Since her platinum debut album “Ctrl” dropped last year, SZA has won five Grammy nominations and a legion of fans from hipsters to hip-hop heads. As further proof of her far-reaching impact, the alternative-R&B diva has just gotten back to the US this week after performing in Indonesia.
That’s a long way from where she grew up in Maplewood, New Jersey.
But the day after her flight from Southeast Asia to Los Angeles, SZA has somehow found the energy to multitask, doing her phone interview with The Post while at the gym. “Gotta do it,” she says of working out while jet-lagged. “But I’m good. I’m not angry or anything. I was angry at, like, 3:45 in the morning when I couldn’t get the f–k to sleep.”
SZA is getting that pump in ahead of her Saturday performance at the Panorama Festival at Randalls Island Park, where she’ll rock the main stage with moody, mesmerizing hits such as “The Weekend” and “Love Galore” just before headliner Janet Jackson. But the singer, whose real name is Solána Rowe, insists her “Ctrl” album was not directly inspired by Jackson’s “Control” LP that launched her into superstardom in 1986.
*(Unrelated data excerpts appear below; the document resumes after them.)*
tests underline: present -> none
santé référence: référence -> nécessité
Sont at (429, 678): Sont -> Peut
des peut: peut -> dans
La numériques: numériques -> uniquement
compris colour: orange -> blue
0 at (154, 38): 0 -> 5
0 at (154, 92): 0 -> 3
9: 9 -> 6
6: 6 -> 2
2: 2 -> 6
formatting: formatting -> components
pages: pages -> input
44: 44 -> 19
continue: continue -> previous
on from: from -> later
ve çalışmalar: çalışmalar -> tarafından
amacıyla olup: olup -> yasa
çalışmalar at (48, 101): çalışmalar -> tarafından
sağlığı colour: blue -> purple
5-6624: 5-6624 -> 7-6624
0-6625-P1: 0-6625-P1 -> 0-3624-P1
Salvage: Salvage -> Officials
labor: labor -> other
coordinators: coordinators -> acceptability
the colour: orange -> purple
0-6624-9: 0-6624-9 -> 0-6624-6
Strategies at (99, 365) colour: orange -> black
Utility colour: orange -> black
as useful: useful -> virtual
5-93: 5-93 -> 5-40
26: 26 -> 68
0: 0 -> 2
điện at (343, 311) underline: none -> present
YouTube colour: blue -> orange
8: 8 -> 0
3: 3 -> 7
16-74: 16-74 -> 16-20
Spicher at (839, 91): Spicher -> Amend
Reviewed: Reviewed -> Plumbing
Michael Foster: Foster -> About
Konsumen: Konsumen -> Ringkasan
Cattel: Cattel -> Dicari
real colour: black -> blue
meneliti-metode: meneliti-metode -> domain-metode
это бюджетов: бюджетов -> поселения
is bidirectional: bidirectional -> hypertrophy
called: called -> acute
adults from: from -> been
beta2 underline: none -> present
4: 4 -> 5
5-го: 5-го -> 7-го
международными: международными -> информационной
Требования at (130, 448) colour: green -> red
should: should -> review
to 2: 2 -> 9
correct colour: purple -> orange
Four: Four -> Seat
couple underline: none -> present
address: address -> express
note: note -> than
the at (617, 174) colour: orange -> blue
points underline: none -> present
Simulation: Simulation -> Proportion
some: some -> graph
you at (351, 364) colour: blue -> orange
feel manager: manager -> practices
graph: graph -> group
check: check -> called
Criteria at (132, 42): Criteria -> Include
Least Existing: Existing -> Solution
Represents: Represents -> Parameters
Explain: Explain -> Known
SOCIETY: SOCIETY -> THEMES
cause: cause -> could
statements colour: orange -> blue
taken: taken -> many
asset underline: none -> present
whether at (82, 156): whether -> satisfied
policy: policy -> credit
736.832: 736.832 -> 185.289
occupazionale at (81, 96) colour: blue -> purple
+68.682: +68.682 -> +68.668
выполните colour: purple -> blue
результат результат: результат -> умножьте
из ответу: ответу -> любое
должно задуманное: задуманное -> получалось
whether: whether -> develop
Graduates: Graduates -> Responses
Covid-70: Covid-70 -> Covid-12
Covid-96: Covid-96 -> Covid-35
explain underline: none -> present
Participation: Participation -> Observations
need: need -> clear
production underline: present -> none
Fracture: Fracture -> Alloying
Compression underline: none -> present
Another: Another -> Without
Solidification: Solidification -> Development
“No, it wasn’t at all, but it was so cool [of a coincidence],” says SZA, 27. “I was thinking of computers and concepts, thinking too hard probably in my own world. But whenever you go into self, you connect with others. So me being in whatever that creative deep space was for me, it doesn’t surprise me that I connected with another woman of color who was having a powerful manifestation of her creative moment. It’s just a matter of oneness.”
SZA gets some of that spirituality from growing up Muslim, although that didn’t always make life easy for her because of the Islamophobia she experienced. “9/11 happened in, like, the seventh grade, and it was a mess,” says SZA, who has since explored Taoism, Buddhism and Christianity. “I stopped wearing my hijab. I was embarrassed. All the Islamophobia that’s happening right now is like a crazy, weird-ass flashback.”
Still, SZA flourished as a competitive gymnast through her senior year at Columbia High School, where she was inspired musically by an older alum, Lauryn Hill. And when it eventually came time to pick a stage name, she looked to the Supreme Alphabet: S standing for Savior or Sovereign, Z for Zig-Zag and A for Allah.
Before releasing “Ctrl,” though, SZA put out three EPs, wrote for artists such as Rihanna and Nicki Minaj, and collaborated with acts including Chance the Rapper and Kendrick Lamar. In fact, the latter is her labelmate on the Top Dawg Entertainment roster, where SZA is the only female in the mix.
“For a while I wanted to just be considered like one of these dudes,” she says. “But I see how important it is to impress upon respecting women right now, because it’s so crazy.”
One woman who has had a significant impact on SZA is Drew Barrymore, whose movie roles were the inspiration behind the “Ctrl” single “Drew Barrymore” before the two ever met. But when it came time to make the song’s video, Barrymore made a cameo. “I love her. We’re, like, friends,” says SZA. “She’s exactly who I fell in love with as a child, if not more. I’m so f–king grateful to know her in real life.”
For her biggest hit this year, SZA teamed up with Lamar on the “Black Panther” soundtrack single “All the Stars,” but while the pair may have great musical chemistry, she says that they’re hardly two of a kind. “He’s always thinking. He’s a lot more internal and cerebral,” says SZA of the Pulitzer Prize-winning rapper. “I’m just a little more wild than he is.”